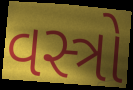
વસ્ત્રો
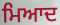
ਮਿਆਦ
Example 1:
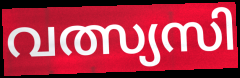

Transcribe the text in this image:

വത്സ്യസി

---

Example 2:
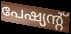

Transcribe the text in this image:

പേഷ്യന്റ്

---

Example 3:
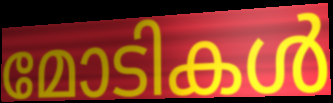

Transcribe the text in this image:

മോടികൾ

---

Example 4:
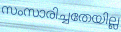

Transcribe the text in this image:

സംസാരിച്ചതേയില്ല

····················

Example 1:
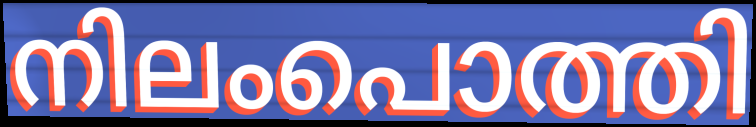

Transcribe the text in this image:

····················

Task to complete |
From the records above, copy each line where the word "Example" can be found.

Expected answer |
Example 1:
Example 2:
Example 3:
Example 4:
Example 1:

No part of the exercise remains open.